Copy each line from the data that has the word "table" in it.

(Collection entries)
########
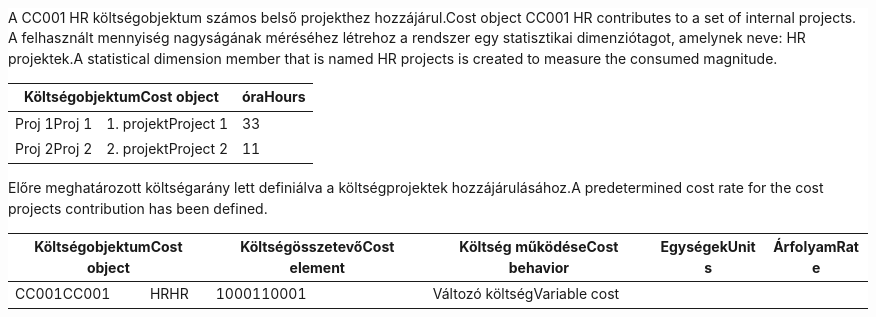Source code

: <span data-ttu-id="a4c3a-368">A CC001 HR költségobjektum számos belső projekthez hozzájárul.</span><span class="sxs-lookup"><span data-stu-id="a4c3a-368">Cost object CC001 HR contributes to a set of internal projects.</span></span> <span data-ttu-id="a4c3a-369">A felhasznált mennyiség nagyságának méréséhez létrehoz a rendszer egy statisztikai dimenziótagot, amelynek neve: HR projektek.</span><span class="sxs-lookup"><span data-stu-id="a4c3a-369">A statistical dimension member that is named HR projects is created to measure the consumed magnitude.</span></span>

<table>
<thead>
<tr>
<th colspan="2"><span data-ttu-id="a4c3a-370">Költségobjektum</span><span class="sxs-lookup"><span data-stu-id="a4c3a-370">Cost object</span></span></th>
<th><span data-ttu-id="a4c3a-371">óra</span><span class="sxs-lookup"><span data-stu-id="a4c3a-371">Hours</span></span></th>
</tr>
</thead>
<tbody>
<tr>
<td><span data-ttu-id="a4c3a-372">Proj 1</span><span class="sxs-lookup"><span data-stu-id="a4c3a-372">Proj 1</span></span></td>
<td><span data-ttu-id="a4c3a-373">1. projekt</span><span class="sxs-lookup"><span data-stu-id="a4c3a-373">Project 1</span></span></td>
<td><span data-ttu-id="a4c3a-374">3</span><span class="sxs-lookup"><span data-stu-id="a4c3a-374">3</span></span></td>
</tr>
<tr>
<td><span data-ttu-id="a4c3a-375">Proj 2</span><span class="sxs-lookup"><span data-stu-id="a4c3a-375">Proj 2</span></span></td>
<td><span data-ttu-id="a4c3a-376">2. projekt</span><span class="sxs-lookup"><span data-stu-id="a4c3a-376">Project 2</span></span></td>
<td><span data-ttu-id="a4c3a-377">1</span><span class="sxs-lookup"><span data-stu-id="a4c3a-377">1</span></span></td>
</tr>
</tbody>
</table>

<span data-ttu-id="a4c3a-378">Előre meghatározott költségarány lett definiálva a költségprojektek hozzájárulásához.</span><span class="sxs-lookup"><span data-stu-id="a4c3a-378">A predetermined cost rate for the cost projects contribution has been defined.</span></span>

<table>
<thead>
<tr>
<th colspan="2"><span data-ttu-id="a4c3a-379">Költségobjektum</span><span class="sxs-lookup"><span data-stu-id="a4c3a-379">Cost object</span></span></th>
<th><span data-ttu-id="a4c3a-380">Költségösszetevő</span><span class="sxs-lookup"><span data-stu-id="a4c3a-380">Cost element</span></span></th>
<th><span data-ttu-id="a4c3a-381">Költség működése</span><span class="sxs-lookup"><span data-stu-id="a4c3a-381">Cost behavior</span></span></th>
<th><span data-ttu-id="a4c3a-382">Egységek</span><span class="sxs-lookup"><span data-stu-id="a4c3a-382">Units</span></span></th>
<th><span data-ttu-id="a4c3a-383">Árfolyam</span><span class="sxs-lookup"><span data-stu-id="a4c3a-383">Rate</span></span></th>
</tr>
</thead>
<tbody>
<tr>
<td><span data-ttu-id="a4c3a-384">CC001</span><span class="sxs-lookup"><span data-stu-id="a4c3a-384">CC001</span></span></td>
<td><span data-ttu-id="a4c3a-385">HR</span><span class="sxs-lookup"><span data-stu-id="a4c3a-385">HR</span></span></td>
<td><span data-ttu-id="a4c3a-386">10001</span><span class="sxs-lookup"><span data-stu-id="a4c3a-386">10001</span></span></td>
<td><span data-ttu-id="a4c3a-387">Változó költség</span><span class="sxs-lookup"><span data-stu-id="a4c3a-387">Variable cost</span></span></td>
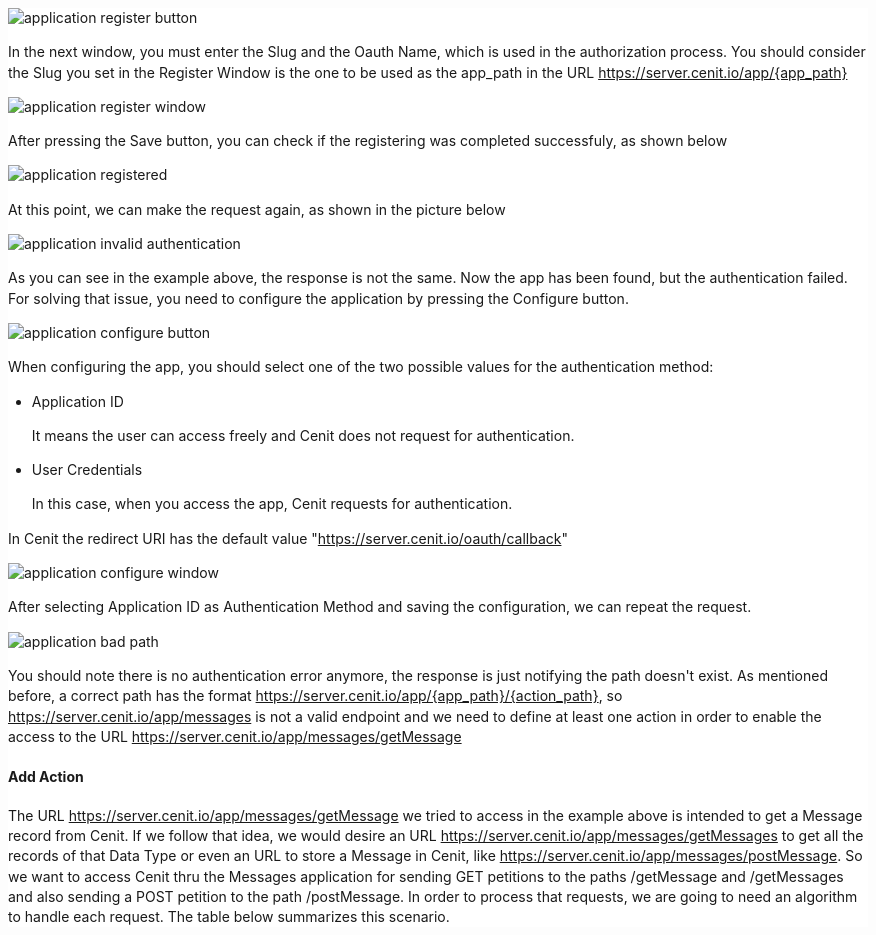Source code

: ![application register button](https://user-images.githubusercontent.com/54523080/154370102-6b5cac99-cbba-4323-8f98-fbbf8f647c65.png)

In the next window, you must enter the Slug and  the Oauth Name, which is used in the authorization process. You should consider the Slug you set in the Register Window is the one to be used as the app_path in the URL  https://server.cenit.io/app/{app_path}

![application register window](https://user-images.githubusercontent.com/54523080/154370108-334ae818-c46e-4291-823d-c985e3800182.png)

After pressing the Save button, you can check if the registering was completed successfuly, as shown below

![application registered](https://user-images.githubusercontent.com/54523080/154370112-055cd86a-41ad-4603-b0bd-5224b1657de8.png)

At this point, we can make the request again, as shown in the picture below

![application invalid authentication](https://user-images.githubusercontent.com/54523080/154370125-efad58d2-7bf6-472d-aebc-b3e40bf3b593.png) 

As you can see in the example above, the response is not the same. Now the app has been found, but the authentication failed. For solving that issue, you need to configure the application by pressing the Configure button.

![application configure button](https://user-images.githubusercontent.com/54523080/154370137-f847205e-3d93-42ff-a0ee-77e4fcee2bd1.png)

When configuring the app, you should select one of the two possible values for the authentication method:

- Application ID
  
  It means the user can access freely and Cenit does not request for authentication.

- User Credentials
  
  In this case, when you access the app, Cenit requests for authentication.

In Cenit the redirect URI has the default value  "https://server.cenit.io/oauth/callback"

![application configure window](https://user-images.githubusercontent.com/54523080/154370145-4e370af6-d598-48f4-a187-7910cd4beadb.png)

After selecting Application ID as Authentication Method and saving the configuration, we can repeat the request.

![application bad path](https://user-images.githubusercontent.com/54523080/154370164-c8885d6f-2367-45f8-a2b9-cc1f4169099e.png)

You should note there is no authentication error anymore, the response is just notifying the path doesn't exist. As mentioned before, a correct path has the format https://server.cenit.io/app/{app_path}/{action_path}, so https://server.cenit.io/app/messages is not a valid endpoint and we need to define at least one action in order to enable the access to the URL https://server.cenit.io/app/messages/getMessage

#### Add Action

The URL https://server.cenit.io/app/messages/getMessage we tried to access in the example above is intended to get a Message record from Cenit. If we follow that idea, we would desire an URL https://server.cenit.io/app/messages/getMessages to get all the records of that Data Type or even an URL to store a Message in Cenit, like https://server.cenit.io/app/messages/postMessage. So we want to access Cenit thru the Messages application for sending GET petitions to the paths /getMessage and /getMessages and also sending a POST petition to the path /postMessage. In order to process that requests, we are going to need an algorithm to handle each request. The table below summarizes this scenario.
########
§ Reply:
<table>
</table>
<table>
The URL https://server.cenit.io/app/messages/getMessage we tried to access in the example above is intended to get a Message record from Cenit. If we follow that idea, we would desire an URL https://server.cenit.io/app/messages/getMessages to get all the records of that Data Type or even an URL to store a Message in Cenit, like https://server.cenit.io/app/messages/postMessage. So we want to access Cenit thru the Messages application for sending GET petitions to the paths /getMessage and /getMessages and also sending a POST petition to the path /postMessage. In order to process that requests, we are going to need an algorithm to handle each request. The table below summarizes this scenario.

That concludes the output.